Sounds like a wonderful pair of lectures to me. My feeling from the classes I've taught is that college students are expert at telling whether you're involved or just phoning it in, and that some of them will respond in kind. So here's hoping that it keeps mattering to you, because I think it keeps it mattering to the students.

1:30 PM  
Blogger Joel the Bowerbird said...

Joe is right. A little bit feeling can leave a big impression on students as they are then sucked in emotionally as well as intellectually. Such things are, I think, infectious.

4:03 PM  
Anonymous Dr Dan H. said...

Keeping students interested is always a battle in any lecturing environment. The current UK trend towards increasing student numbers and lowering costs isn't helping; more and more practicals are just demos, with no hands-on experience at all.

Of the few tricks I've seen to wake up students: In a dry-as-dust microscopy lecture, the slide of a rather well-endowed lady wearing an overstrained labcoat certainly woke up the back row, unfortunately making them noisy too.

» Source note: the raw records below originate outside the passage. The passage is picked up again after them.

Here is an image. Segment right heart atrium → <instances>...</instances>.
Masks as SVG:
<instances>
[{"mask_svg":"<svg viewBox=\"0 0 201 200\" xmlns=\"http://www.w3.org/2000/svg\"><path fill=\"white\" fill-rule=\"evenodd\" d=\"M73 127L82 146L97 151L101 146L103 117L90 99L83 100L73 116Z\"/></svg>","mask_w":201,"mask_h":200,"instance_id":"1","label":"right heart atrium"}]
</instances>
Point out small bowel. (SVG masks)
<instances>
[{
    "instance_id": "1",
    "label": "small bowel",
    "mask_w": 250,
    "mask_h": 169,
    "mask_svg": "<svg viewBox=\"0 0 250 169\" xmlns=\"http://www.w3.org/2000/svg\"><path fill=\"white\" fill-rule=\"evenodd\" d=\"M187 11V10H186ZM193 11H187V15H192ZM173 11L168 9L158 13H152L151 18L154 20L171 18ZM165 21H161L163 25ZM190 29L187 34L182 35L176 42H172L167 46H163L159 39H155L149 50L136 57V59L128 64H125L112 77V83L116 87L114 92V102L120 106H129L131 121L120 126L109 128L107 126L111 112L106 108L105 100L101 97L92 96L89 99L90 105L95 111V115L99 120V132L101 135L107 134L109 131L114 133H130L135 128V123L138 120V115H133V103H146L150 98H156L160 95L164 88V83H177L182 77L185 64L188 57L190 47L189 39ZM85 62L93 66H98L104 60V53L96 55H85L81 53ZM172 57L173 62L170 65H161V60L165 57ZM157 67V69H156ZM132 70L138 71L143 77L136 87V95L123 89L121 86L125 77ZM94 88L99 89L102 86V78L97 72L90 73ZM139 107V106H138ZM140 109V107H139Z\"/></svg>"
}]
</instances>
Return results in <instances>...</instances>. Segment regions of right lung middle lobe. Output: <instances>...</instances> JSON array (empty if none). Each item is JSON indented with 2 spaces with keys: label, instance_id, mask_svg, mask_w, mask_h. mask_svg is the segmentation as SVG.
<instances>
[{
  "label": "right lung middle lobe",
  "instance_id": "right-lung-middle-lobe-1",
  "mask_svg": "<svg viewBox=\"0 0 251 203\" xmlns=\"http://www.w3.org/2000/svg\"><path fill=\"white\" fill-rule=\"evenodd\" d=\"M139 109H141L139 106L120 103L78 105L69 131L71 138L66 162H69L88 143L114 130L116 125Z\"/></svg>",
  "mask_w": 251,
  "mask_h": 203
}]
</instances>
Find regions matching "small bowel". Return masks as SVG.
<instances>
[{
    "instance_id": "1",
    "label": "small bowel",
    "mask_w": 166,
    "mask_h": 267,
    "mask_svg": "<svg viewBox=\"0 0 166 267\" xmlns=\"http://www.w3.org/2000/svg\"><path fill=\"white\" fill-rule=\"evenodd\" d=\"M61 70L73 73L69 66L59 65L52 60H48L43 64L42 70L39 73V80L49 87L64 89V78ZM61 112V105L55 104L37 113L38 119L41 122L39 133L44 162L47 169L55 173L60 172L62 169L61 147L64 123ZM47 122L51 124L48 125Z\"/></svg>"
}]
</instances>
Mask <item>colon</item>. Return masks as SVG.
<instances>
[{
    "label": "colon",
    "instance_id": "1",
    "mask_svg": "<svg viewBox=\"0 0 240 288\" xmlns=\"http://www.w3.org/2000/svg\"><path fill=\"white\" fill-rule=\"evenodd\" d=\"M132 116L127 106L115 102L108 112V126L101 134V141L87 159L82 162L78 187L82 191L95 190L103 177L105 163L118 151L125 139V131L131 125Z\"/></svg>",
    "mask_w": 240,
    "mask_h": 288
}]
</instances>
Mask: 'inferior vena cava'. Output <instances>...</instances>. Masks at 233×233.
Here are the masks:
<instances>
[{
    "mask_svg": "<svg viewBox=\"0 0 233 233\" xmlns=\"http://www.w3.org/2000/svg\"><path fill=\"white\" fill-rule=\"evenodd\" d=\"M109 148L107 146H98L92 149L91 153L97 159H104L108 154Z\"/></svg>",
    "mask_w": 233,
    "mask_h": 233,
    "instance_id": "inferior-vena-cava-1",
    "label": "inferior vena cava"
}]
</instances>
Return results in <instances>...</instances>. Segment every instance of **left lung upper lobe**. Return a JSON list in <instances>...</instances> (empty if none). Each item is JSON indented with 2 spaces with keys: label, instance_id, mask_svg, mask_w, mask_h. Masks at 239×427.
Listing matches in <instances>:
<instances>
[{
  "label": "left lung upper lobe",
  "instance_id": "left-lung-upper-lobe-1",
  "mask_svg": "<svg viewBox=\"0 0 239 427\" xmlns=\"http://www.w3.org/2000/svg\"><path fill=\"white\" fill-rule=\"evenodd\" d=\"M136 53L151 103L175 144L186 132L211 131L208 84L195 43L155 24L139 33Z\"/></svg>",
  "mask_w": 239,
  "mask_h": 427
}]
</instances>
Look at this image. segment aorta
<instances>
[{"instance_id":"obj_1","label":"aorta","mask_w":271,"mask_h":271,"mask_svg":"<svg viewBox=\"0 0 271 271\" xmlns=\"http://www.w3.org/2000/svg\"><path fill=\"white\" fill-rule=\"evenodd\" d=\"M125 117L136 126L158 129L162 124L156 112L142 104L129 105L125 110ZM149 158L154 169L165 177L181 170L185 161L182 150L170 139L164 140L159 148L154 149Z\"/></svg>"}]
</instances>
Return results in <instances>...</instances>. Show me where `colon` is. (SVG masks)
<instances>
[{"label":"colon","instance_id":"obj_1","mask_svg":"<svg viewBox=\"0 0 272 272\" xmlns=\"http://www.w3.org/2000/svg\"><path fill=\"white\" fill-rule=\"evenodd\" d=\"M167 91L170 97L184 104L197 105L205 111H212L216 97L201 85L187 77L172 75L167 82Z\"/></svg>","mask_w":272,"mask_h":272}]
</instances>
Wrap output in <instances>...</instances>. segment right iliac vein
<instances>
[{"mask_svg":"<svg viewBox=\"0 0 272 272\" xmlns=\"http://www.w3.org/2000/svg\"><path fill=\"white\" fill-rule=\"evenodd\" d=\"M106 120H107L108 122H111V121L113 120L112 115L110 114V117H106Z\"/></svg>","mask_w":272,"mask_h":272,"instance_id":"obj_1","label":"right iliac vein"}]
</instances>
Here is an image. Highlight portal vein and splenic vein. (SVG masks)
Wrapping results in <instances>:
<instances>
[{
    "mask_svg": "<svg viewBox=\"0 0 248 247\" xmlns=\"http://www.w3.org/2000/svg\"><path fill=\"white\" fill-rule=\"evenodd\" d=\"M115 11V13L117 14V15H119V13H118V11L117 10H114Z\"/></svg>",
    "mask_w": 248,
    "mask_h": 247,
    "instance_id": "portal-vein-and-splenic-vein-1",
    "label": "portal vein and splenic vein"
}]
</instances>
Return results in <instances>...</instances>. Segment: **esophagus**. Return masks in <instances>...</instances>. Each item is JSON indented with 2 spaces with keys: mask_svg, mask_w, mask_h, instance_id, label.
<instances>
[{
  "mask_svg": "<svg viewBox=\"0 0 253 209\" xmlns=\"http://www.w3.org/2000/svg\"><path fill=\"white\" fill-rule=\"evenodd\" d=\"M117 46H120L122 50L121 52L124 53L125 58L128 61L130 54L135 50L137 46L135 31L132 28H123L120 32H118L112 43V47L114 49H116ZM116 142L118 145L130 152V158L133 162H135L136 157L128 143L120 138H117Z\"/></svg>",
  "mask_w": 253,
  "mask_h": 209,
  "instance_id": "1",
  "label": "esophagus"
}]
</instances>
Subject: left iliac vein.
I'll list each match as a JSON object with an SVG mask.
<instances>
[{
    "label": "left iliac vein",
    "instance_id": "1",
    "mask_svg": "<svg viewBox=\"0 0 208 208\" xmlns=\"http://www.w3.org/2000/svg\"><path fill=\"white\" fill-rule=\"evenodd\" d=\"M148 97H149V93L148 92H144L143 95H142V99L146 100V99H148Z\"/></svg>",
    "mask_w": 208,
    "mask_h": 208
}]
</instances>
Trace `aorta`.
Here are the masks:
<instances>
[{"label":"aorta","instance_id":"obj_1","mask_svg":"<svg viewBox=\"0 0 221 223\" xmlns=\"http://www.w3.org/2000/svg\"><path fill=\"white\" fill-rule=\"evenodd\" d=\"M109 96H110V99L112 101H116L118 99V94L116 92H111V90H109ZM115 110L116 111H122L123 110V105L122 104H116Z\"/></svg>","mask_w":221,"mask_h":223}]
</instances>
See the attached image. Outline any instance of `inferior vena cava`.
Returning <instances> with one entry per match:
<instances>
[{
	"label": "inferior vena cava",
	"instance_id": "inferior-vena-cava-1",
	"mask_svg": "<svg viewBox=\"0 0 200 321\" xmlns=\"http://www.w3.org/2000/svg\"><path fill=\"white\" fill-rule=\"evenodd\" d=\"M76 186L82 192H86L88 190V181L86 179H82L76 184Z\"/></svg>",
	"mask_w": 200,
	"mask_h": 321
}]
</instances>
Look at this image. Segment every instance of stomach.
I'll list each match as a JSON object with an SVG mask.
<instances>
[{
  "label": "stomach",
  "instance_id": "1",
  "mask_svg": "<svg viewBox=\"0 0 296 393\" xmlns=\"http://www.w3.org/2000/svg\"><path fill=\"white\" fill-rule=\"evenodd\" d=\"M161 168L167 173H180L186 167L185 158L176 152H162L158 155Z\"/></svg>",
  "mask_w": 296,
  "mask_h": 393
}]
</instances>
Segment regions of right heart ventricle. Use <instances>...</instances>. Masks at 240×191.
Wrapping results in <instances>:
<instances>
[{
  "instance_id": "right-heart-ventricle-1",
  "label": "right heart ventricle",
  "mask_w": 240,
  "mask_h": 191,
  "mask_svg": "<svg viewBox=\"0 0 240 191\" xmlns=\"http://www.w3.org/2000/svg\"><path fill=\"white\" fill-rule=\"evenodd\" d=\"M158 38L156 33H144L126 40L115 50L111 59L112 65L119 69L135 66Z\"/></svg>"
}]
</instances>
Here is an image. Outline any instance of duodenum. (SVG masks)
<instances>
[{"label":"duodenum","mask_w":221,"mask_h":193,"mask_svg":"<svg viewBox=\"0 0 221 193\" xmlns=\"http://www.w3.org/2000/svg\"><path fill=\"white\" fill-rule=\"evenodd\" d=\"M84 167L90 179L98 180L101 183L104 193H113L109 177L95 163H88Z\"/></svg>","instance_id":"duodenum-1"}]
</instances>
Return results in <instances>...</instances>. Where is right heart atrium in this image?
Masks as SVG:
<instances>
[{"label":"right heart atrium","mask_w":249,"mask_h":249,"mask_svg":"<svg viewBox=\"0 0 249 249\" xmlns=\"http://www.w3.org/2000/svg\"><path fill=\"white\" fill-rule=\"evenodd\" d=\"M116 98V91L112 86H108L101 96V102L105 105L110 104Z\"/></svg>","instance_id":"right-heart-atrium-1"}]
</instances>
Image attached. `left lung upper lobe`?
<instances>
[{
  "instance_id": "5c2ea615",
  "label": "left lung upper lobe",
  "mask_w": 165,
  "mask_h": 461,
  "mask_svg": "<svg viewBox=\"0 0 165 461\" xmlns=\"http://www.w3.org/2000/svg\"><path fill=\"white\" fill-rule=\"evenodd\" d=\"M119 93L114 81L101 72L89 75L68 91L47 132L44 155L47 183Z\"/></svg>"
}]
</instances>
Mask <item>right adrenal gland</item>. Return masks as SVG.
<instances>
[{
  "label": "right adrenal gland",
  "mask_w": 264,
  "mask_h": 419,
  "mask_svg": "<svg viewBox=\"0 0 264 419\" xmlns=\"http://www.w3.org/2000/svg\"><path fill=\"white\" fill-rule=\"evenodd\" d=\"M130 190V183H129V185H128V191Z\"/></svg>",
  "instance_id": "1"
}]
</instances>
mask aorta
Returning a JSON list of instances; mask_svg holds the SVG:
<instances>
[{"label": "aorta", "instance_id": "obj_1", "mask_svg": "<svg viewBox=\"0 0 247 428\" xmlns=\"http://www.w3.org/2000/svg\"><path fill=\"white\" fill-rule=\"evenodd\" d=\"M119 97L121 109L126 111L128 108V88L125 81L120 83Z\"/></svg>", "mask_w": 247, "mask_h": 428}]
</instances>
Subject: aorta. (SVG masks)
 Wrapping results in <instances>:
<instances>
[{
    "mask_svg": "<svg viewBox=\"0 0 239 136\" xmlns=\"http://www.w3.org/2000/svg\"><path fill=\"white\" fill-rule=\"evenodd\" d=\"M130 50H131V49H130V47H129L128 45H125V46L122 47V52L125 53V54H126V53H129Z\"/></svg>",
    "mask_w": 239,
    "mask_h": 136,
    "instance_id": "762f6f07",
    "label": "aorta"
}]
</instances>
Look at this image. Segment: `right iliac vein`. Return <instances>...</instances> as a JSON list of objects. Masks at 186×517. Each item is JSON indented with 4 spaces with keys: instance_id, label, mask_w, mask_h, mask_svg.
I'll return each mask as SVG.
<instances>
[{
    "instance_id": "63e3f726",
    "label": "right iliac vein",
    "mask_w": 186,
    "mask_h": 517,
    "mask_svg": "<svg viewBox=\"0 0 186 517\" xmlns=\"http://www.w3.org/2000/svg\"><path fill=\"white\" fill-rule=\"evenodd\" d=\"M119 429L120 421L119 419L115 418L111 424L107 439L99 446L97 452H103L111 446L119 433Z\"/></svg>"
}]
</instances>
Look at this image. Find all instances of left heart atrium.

For waking students up in a practical,try making them think hard about how to set up an experiment (or get nil points for the prac), or in a demo slip in a ringer (a specimen that is a complete fraud) with bonus marks for working out which it is.

12:06 PM  
Blogger GrrlScientist said...

RD; thanks for your comment. I am actually frustrated with this teaching gig (I am sure you can tell, I am not exactly keeping my feelings secret in this essay). I don't think this school wants students to teach at all; instead, from what I see and hear around me, they want to maintain an atmosphere of barely concealed hostility to exist between the faculty and the students. I find that revolting and, if I was a student at my little college, I'd be inspired to revolt.

Anonymous; thanks for the tip. I'll apply for the position when I find it.

Joe; thanks. Some of my students really love me, but there are a few who are hellions -- who don't care and don't want to be around anyone who does care. Why don't they care? I have no idea, but I suspect they don't want to be shaken from their complacent little world view where they are not required to think for themselves and where everything is taken care of for them.

Joel the Bowerbird; thanks. I agree; this is true for most students (but not all).

Dr. Dan H; you'd think that the UK would just look at what is happening to the USA's educational system; we already tried that experiment and it didn't work! But alas, I suspect that providing students with a real education is not the goal; our society is becoming more hierarchical (rather than less), based on who one's family is and how much money they have. Educational opportunities appear to reflect and often intensify this social sorting.